Порядок, порядок, порядок! Он соблюдал его сам и требовал того же от других – дома, на улице, на службе, негодующий, раздраженный и агрессивный педант. «Борьба с потерями на производстве» – была главной темой его рационализаторской и изобретательской деятельности. Залог успешного производства (он был технолог-пищевик) – чистота. Она же, чистота, залог здоровья физического, здоровья нравственного, залог порядочности и долголетия. Неряха не может быть порядочным человеком! Порядок, чистота, гигиена! Фрукты, как и овощи, надо мыть в нескольких водах, затем очищать от кожуры, хотя в ней и есть полезные питательные вещества. Кожуру с яблока он снимал медленно, тонким-тонким слоем, ел тоже медленно, сосредоточенно, тщательно пережевывал пищу, съедал все до крошки и маленького Сашу заставлял все съедать до крошки.
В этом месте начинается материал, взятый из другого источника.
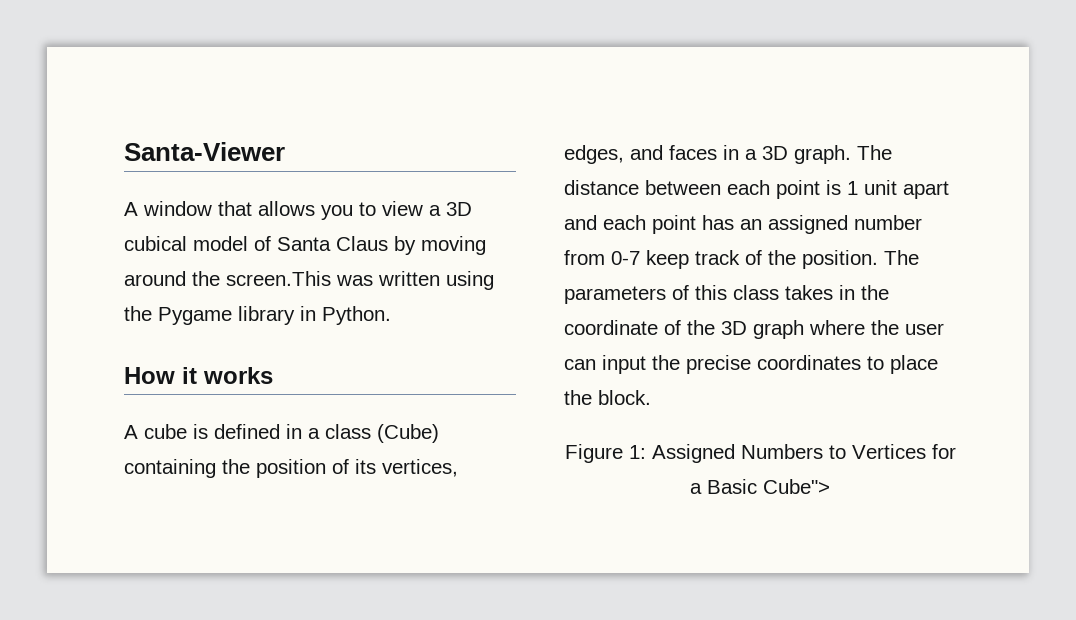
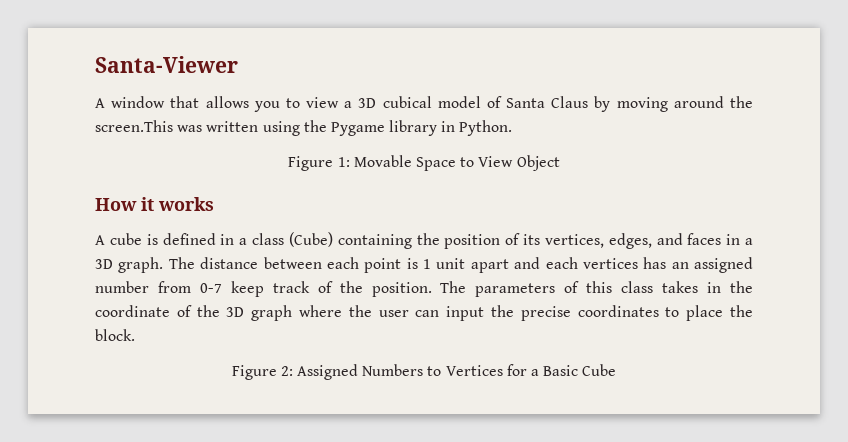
(391, 315) none -> [288,155,560,171] // Figure 1: Movable Space to View Object
[652,215,696,234] point -> [582,258,638,269] vertices
[628,445,646,459] 1: -> [280,366,293,376] 2:
[763,479,830,494] Cube"> -> [582,364,617,376] Cube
Ничто не должно пропадать, ничего не должно оставаться на тарелке!

Одежду и обувь он носил десятилетиями. Каждую ночь выставлял ботинки на подоконник, чтобы проветривались, а до этого чистил их в коридоре, коридор узкий, отец со своими ботинками, щетками, коробками с ваксой, с расстеленной на полу газетой всем мешал, понимал это и заранее готовился к отпору. Никто его не задевал, не хотели с ним связываться. Зато он сам не оставлял незамеченным малейший непорядок. Громко, на всю квартиру возмущался тем, что не погасили свет в уборной или неплотно закрыли кран в ванной, все затихали в своих комнатах, наконец кто-нибудь терял терпение, выскакивал в коридор, требовал назвать, кого именно он имеет в виду, возникала перепалка со взаимными попреками и обвинениями. Этот воинствующий педантизм, нелепый и невыносимый в домашнем обиходе, был обратной стороной его уважения к труду. Он был хороший работник, высококвалифицированный специалист, любил свое дело, обладал удивительной работоспособностью, но с начальством не ладил, с сослуживцами конфликтовал – все бездельники, лодыри, негодяи! Ничто, кроме работы, изобретений и рационализаторских предложений, его не интересовало, ни о чем другом он не говорил. Саша жалел его, искал контакта и не находил – общение с отцом было невыносимо. Рассказывая о своих служебных неприятностях, он требовал, чтобы Саша разделял ненависть к его врагам. Сашина голова пухла от бесчисленных, неизвестных ему имен и фамилий, он спрашивал «кто это такой?», отец сердился: «Ведь я тебе о нем рассказывал еще в прошлом году, но дела отца тебя не интересуют!»

Он давал Саше для литературной обработки свои статьи, хотя техническая терминология пищевой промышленности была Саше незнакома. Вместо того чтобы объяснить, отец брюзжал: «Неужели трудно запомнить такие элементарные вещи». Саша уклонялся от чтения его работ, это вызывало между ними еще большую отчужденность.